Investing in the era of misinformation 

The Internet is sort of like the ocean—once pristine and now completely filled with all sorts of garbage. (Er, sorry for the depressing metaphor.) As investors, one of the increasingly complicated parts of our job is to seek out parts of the Internet that actually provide value—meaningful business analysis, thoughtful interpretation of news, well-balanced viewpoints, etc. Equally important is to simply avoid the trash vortexes that float around the Web, which can lead to ill-informed ideas and, in turn, bad investing decisions. This week, Harpers’ cover story Bad News examines the current state of the Internet, and how large technology firms are increasingly shaping reality for billions of people around the globe. To be sure, the article is not directly about investing, but in a sort of McLuhan-esque way, the piece offers a thought-provoking analysis of how our collective media and Internet diet shapes what we believe and who we are — and how, in turn, we make decisions that affect all aspects of our lives.

“Everyone scrounges this wasteland for tainted morsels of content, and it’s impossible to know exactly what anyone else has found, in what condition, and in what order. Nevertheless, our American is sure that what her fellow citizens are reading and watching is bad. According to a 2019 Pew survey, half of Americans think that “made-up news/info” is “a very big problem in the country today,” about on par with the “U.S. political system,” the “gap between rich and poor,” and “violent crime.” But she is most worried about disinformation, because it seems so new, and because so new, so isolable, and because so isolable, so fixable. It has something to do, she knows, with the algorithm.”

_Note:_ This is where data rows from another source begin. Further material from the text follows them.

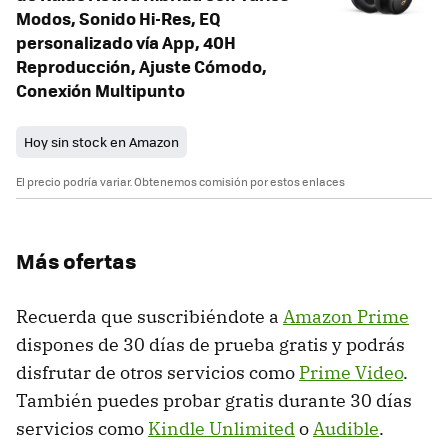
Modos, Sonido Hi-Res, EQ
personalizado vía App, 40H
Reproducción, Ajuste Cómodo,
Conexión Multipunto
Hoy sin stock en Amazon
El precio podría variar. Obtenemos comisión por estos enlaces
Más ofertas
Recuerda que suscribiéndote a
Amazon Prime
dispones de 30 días de prueba gratis y podrás
disfrutar de otros servicios como
Prime Video
.
También puedes probar gratis durante 30 días
servicios como
Kindle Unlimited
o
Audible
.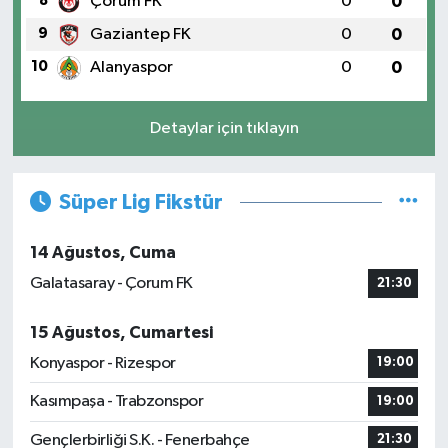
8
Çorum FK
0
0
9
Gaziantep FK
0
0
10
Alanyaspor
0
0
Detaylar için tıklayın
Süper Lig Fikstür
14 Ağustos, Cuma
Galatasaray - Çorum FK
21:30
15 Ağustos, Cumartesi
Konyaspor - Rizespor
19:00
Kasımpaşa - Trabzonspor
19:00
Gençlerbirliği S.K. - Fenerbahçe
21:30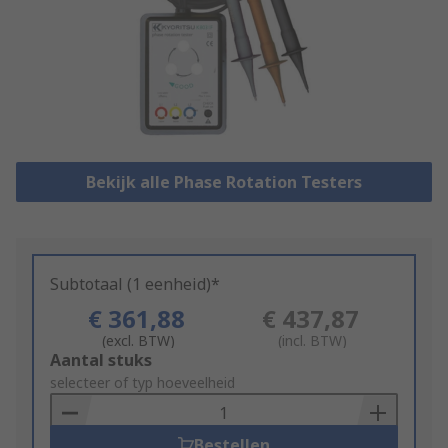
Bekijk alle Phase Rotation Testers
Subtotaal (1 eenheid)*
€ 361,88
€ 437,87
(excl. BTW)
(incl. BTW)
Add
Aantal stuks
to
selecteer of typ hoeveelheid
Basket
Bestellen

A few more links I enjoyed:  

“This week we had a conversation with Steven Wood founder of Greenwood Investors. We covered a variety of topics ranging from joining the board of 500-year-old Portuguese Institution, Steven’s latest book ‘The Builders’ and how he is writing it, the white paper he is publishing on how family businesses operate plus Steven is a huge psychology geek and he gave us an insight on how our left and right brain interact and what we can do to take full advantage of both sides.”
“China’s issue is that the starting line / opportunity to do so isn’t equal – those who have amassed a large piece during China’s high-growth phase (either through self-determination, or as a benefit of government support), are more advantaged and now have more power (bigger piece = more resources / access / connections = more power to acquire more pieces from others). These stronger players are always looking to grow too, and because of their advantages, naturally resources accrue to the top (‘rich get richer’) rather than flowing the other way around. Hence, this leads to an even wider income gap, and requires an even stronger force (the CCP) to stop this dynamic.”
“Done properly, stakeholder capitalism is not defined by political activism, opportunistic virtue-signaling, or brand sloganeering. It doesn’t necessarily need policy interventions, corporate governance reform, or amendments to company documentation to be pursued. And it certainly doesn’t work to the detriment of investors.”
“Some partners at EY, the accounting giant formerly known as Ernst & Young, are now testing a new workplace gimmick for the era of artificial intelligence. They spice up client presentations or routine emails with synthetic talking-head-style video clips starring virtual body doubles of themselves made with AI software—a corporate spin on a technology commonly known as deepfakes. The firm’s exploration of the technology, provided by UK startup Synthesia, comes as the pandemic has quashed more traditional ways to cement business relationships. Golf and long lunches are tricky or impossible, Zoom calls and PDFs all too routine.”